Friday, December 13, 2013

Luke 1:46b-55

Year A - Advent 3 - Needed Change 3
December 15, 2013

This text is an alternative for the Psalm reading.

It would even be interesting to read them together and reflect on beatific experiences. Are they more active or more passive?

The Psalmist has happiness, blessedness, being hopeful. Hopeful for all to be in good order. The divisions we set between ourselves—oppressor/oppressed, gourmand, guard/prisoner, handicapped/advantaged, master/indentured, alien/citizen, related-in/exiled, and more —are only resolvable from the outside, by a G*D.

Luke has magnificence, blessedness, already come to pass. Mary knows that life has changed, even while still in the same circumstance. An assurance of mercy, regardless of circumstance, has arrived. Mary, and we, find those previously haughty toward us to be anxious, agitated, and scattered. Our hunger shifts from individual experience to a food revolution to open closed storehouses. Common-wealth becomes the measure of individual wealth and determines who will steward it.

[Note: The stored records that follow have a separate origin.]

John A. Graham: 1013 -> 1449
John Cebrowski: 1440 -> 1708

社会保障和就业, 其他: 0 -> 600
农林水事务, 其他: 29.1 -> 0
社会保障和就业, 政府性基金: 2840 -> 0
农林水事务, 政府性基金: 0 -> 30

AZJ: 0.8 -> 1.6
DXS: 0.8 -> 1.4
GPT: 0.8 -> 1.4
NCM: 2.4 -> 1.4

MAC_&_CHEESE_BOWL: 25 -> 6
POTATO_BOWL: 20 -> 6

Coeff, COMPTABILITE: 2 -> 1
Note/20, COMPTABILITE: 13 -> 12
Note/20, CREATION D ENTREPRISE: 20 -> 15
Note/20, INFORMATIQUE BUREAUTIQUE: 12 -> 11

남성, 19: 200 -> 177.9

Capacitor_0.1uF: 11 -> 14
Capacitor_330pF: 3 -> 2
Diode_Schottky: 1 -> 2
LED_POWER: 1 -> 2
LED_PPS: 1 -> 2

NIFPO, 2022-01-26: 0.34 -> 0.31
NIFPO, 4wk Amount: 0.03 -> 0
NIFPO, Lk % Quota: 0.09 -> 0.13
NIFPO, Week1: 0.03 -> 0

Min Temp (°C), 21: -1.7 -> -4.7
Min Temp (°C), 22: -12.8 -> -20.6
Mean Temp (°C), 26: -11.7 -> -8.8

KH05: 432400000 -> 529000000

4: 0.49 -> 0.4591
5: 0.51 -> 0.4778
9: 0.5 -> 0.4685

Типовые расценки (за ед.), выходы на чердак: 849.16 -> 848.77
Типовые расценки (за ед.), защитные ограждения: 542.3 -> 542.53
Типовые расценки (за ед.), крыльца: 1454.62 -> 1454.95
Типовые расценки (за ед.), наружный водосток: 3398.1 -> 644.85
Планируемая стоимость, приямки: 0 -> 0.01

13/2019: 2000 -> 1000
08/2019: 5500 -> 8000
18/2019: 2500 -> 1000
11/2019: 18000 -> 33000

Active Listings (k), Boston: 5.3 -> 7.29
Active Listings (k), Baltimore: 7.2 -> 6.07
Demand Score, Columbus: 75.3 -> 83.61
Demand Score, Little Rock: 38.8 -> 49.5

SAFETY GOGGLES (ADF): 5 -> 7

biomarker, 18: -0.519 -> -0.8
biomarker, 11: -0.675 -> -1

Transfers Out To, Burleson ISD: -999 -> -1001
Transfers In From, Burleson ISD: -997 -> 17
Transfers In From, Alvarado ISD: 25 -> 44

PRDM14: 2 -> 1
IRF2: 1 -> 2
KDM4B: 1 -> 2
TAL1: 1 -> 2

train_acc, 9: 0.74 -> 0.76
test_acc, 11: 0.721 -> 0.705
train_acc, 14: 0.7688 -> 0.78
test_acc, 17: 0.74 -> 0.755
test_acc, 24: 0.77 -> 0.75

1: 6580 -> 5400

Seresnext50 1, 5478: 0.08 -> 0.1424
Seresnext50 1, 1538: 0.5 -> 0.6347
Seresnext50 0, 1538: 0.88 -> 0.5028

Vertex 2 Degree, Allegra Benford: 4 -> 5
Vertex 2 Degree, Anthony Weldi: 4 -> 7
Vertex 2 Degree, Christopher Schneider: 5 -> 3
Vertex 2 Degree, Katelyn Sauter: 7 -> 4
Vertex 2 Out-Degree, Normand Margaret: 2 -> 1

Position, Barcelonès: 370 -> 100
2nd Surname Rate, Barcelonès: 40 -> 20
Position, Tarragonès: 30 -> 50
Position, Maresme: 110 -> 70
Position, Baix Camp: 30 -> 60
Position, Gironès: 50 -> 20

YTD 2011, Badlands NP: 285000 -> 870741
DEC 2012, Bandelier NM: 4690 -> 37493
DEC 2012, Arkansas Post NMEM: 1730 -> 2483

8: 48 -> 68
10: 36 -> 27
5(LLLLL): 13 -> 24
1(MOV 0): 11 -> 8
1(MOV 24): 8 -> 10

We can act in hope and in magnificence to shift separation toward community. We can let these same qualities dull us into resigned waiting. A vision of what may yet be can be helpful to my well-being. An experience of that vision claimed and lived may also be helpful to our well-being. A basic question for both is, “What are you going to do with your hope, with a taste of hope realized?”


PS - remember that some understand a pink candle to express a hope for and thanksgiving for having experienced blessedness through a girl-baby. How does Advent impact our cultural norms and expectations? If Advent does not bring some challenge to the status quo, it is merely an idol for Black Friday commercialism.